Pemilik dan Kepala Teknik Tambang Ditetapkan Tersangka Longsor Gunung Kuda Cirebon

Kasus Longsor Gunung Kuda: Pemilik dan Kepala Teknik Jadi Tersangka

CIREBON – AK, pemilik tambang, dan AR, kepala teknik tambang, telah ditetapkan sebagai tersangka dalam insiden longsor di tambang batu Gunung Kuda yang terletak di Desa Cipanas, Kecamatan Dukupuntang, Kabupaten Cirebon.
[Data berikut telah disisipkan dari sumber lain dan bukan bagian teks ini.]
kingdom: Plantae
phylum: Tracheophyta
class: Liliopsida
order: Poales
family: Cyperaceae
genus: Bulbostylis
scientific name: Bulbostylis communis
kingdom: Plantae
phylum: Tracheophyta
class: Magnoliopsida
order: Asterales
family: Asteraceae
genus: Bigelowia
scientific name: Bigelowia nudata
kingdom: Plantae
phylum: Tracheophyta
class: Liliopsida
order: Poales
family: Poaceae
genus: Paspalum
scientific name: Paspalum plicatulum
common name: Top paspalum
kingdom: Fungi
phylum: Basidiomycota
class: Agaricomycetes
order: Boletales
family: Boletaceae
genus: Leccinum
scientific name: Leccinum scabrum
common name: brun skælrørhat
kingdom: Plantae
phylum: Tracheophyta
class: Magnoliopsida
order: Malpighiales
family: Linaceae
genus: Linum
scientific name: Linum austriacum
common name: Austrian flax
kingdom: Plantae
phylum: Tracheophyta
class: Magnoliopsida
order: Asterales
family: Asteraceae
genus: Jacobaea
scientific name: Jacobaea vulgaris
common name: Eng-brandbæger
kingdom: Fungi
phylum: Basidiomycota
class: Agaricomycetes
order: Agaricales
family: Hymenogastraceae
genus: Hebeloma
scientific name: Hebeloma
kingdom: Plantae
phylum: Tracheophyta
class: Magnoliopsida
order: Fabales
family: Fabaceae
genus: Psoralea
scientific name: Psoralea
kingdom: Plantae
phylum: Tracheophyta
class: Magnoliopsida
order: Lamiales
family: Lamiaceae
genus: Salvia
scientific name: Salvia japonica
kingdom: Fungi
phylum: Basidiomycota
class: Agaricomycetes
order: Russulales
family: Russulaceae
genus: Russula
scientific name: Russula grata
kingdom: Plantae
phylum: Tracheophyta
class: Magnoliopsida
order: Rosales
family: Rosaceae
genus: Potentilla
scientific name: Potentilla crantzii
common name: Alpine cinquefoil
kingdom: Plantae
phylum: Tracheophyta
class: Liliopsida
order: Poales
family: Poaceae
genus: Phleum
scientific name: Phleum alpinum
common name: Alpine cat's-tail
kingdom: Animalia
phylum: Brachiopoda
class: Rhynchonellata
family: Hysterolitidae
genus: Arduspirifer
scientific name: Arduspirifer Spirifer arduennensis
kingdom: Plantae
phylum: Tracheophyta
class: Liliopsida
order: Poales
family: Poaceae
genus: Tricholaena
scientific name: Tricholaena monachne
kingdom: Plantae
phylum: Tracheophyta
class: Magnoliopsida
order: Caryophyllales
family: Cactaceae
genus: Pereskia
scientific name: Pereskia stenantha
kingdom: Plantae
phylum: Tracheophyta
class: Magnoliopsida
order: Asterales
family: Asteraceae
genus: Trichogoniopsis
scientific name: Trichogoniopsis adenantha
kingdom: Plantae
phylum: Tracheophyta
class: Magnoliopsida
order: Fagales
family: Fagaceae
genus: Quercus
Saat ini, jumlah korban jiwa akibat bencana tersebut tercatat sebanyak 17 orang, sementara 8 orang lainnya masih diduga tertimbun.

Penetapan status tersangka dilakukan setelah melalui serangkaian pemeriksaan. Kapolresta Cirebon Kombes Pol Sumarni menjelaskan bahwa kedua tersangka dikenai sejumlah undang-undang terkait operasi pertambangan dan keselamatan kerja.

UU yang dikenakan meliputi UU Perlindungan dan Pengelolaan Lingkungan Hidup, dengan ancaman hukuman maksimal 15 tahun penjara. “Keduanya juga dihadapkan pada UU Keselamatan Kerja, Ketenagakerjaan, UU Minerba, serta Pasal 359 KUHP tentang kelalaian yang mengakibatkan kematian,” ujar Sumarni pada Sabtu (31/5/2025).

Keputusan tersebut diambil setelah ditemukan cukup bukti adanya unsur pidana dalam kasus ini. Penyidik masih melanjutkan investigasi untuk mencari kemungkinan adanya pihak lain yang terlibat.

“Penyelidikan terus berlanjut. Jika ada perkembangan atau penambahan tersangka, kami akan memberitahukan lebih lanjut,” jelasnya.